There have been many questions to whether or not the woman was on fertility drugs or underwent Invetro, but Angela Suleman, the woman’s mother, put those questions to rest. She stated to the Los Angeles Times that her daughter had the embryos implanted last year, and they all took.
Suleman also said that doctors tried to convince her daughter to reduce the pregnancy, but the California woman decided that she couldn’t kill her children.
Ultrasounds done on the children only showed seven embryos, so the family was both shocked and ecstatic about the eighth birth.
The parents of the Octuplets already have six children, so adding eight more will be a challenge, but not a challenge that their mom isn’t happy to take on. The mother of the preemie babies is living with her parents, and her husband is scheduled to leave for Iraq where he is a contract worker.
Dr. Mandhir Gupta, a neonatologist at Kaiser Permanente Bellflower Medical Center, where the octuplets were born, told ‘Good Morning America’ that all eight babies were in stable condition.
Only two of the preemies needed ventilators right away, and have since had their breathing tubes removed. Three still need some sort of oxygen through their noses still, but all are breathing on their own. Seven of the eight babies are eating, and the eighth is said to start today.
The babies are known by letters A-H are expected to be released from the hospital in two months. The most exciting news, other than the eighth baby, was that Baby E who weighed only 1 pound, 8 ounces was the smallest baby, and no longer needs a ventilator. Dr. Gupta described him as, “Very feisty” Tuesday.
All of the babies weighed between 1 pound, 8 ounces and 3 pounds, 4 ounces.

Doctors are warning that even though the babies are doing well, there is still the chance that one or more will develop complications in the future. They urge us to remember that octuplets are rare, and any premature baby's health can change quickly.
There are no octuplets on record that were conceived naturally.
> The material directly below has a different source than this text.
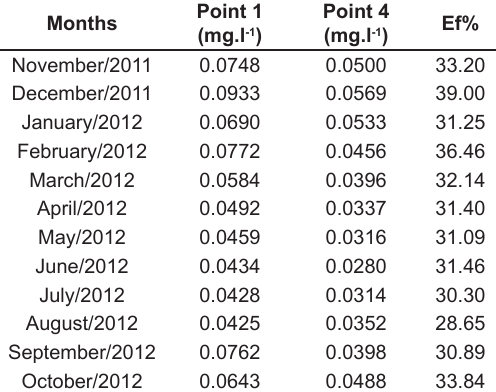
Table 3. Efficiency retention of total phosphorus in points 1 and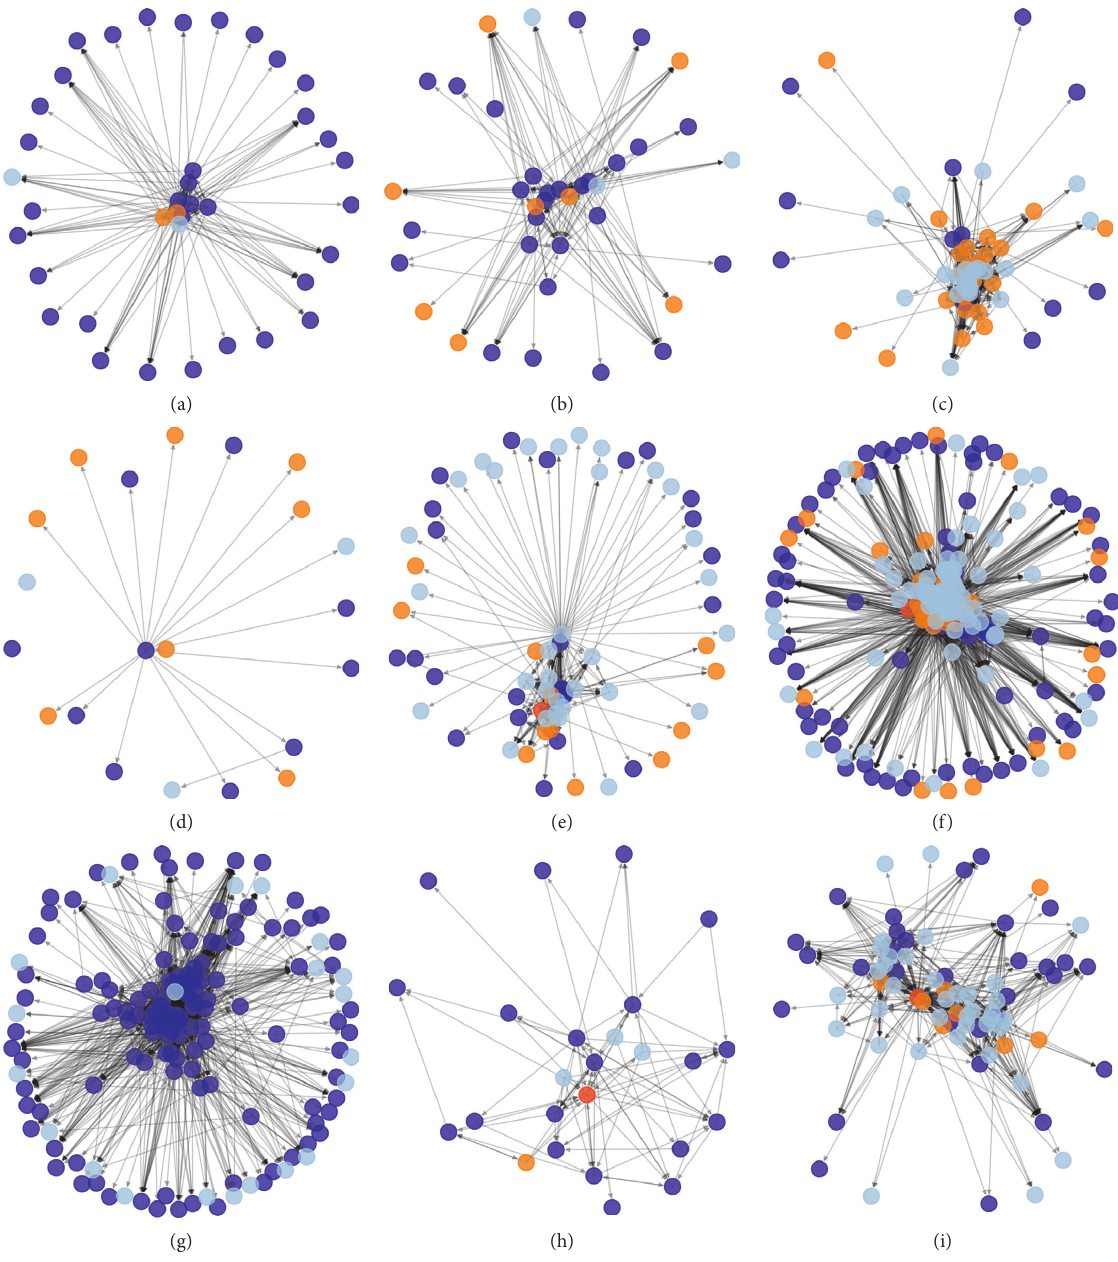
Figure 2: Visualization of functional communication networks from select enterprises. Distinct networks represent different enterprises. Nodes are user colored by their role (red is for an executive, dark blue is for a manager, orange is for a supervisor, and light blue is for an operator). Directed edges are work orders. Networks have a hub-spoke shape, consisting of a middle core and a radial periphery. Nodes were positioned using the Fruchterman–Reingold force-directed algorithm [40]. Other enterprises are shown in Section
The first group of octuplets on record was born live in Mexico City in 1967, but all died within 14 hours according to Encyclopedia Britannica. The first octuplets born alive in the U.S. arrived in Houston in 1998, and one died within a week.
The family sees them all as a blessing, and asks for our prayers that their suddenly larger family will make it through these uncertain times.
The mother of the octuplets is said to be recovering quickly, and has been to see her babies many times. Kaiser Permanente are respecting the mother’s choice for privacy, and not releasing her name, but keep her in your thoughts.